# TASK INSTRUCTIONS:
Each record below should be given again exactly as it reads.

# LISTED RECORDS:
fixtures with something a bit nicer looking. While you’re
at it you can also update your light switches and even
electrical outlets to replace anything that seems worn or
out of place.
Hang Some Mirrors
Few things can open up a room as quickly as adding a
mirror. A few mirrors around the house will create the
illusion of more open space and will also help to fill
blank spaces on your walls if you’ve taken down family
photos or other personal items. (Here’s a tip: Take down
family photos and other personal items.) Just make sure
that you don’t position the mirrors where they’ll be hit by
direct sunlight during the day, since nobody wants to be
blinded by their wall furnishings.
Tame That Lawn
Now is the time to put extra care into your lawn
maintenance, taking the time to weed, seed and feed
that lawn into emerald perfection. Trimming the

# ANSWER BOX:
fixtures with something a bit nicer looking. While you’re
at it you can also update your light switches and even
electrical outlets to replace anything that seems worn or
out of place.
Hang Some Mirrors
Few things can open up a room as quickly as adding a
mirror. A few mirrors around the house will create the
illusion of more open space and will also help to fill
blank spaces on your walls if you’ve taken down family
photos or other personal items. (Here’s a tip: Take down
family photos and other personal items.) Just make sure
that you don’t position the mirrors where they’ll be hit by
direct sunlight during the day, since nobody wants to be
blinded by their wall furnishings.
Tame That Lawn
Now is the time to put extra care into your lawn
maintenance, taking the time to weed, seed and feed
that lawn into emerald perfection. Trimming the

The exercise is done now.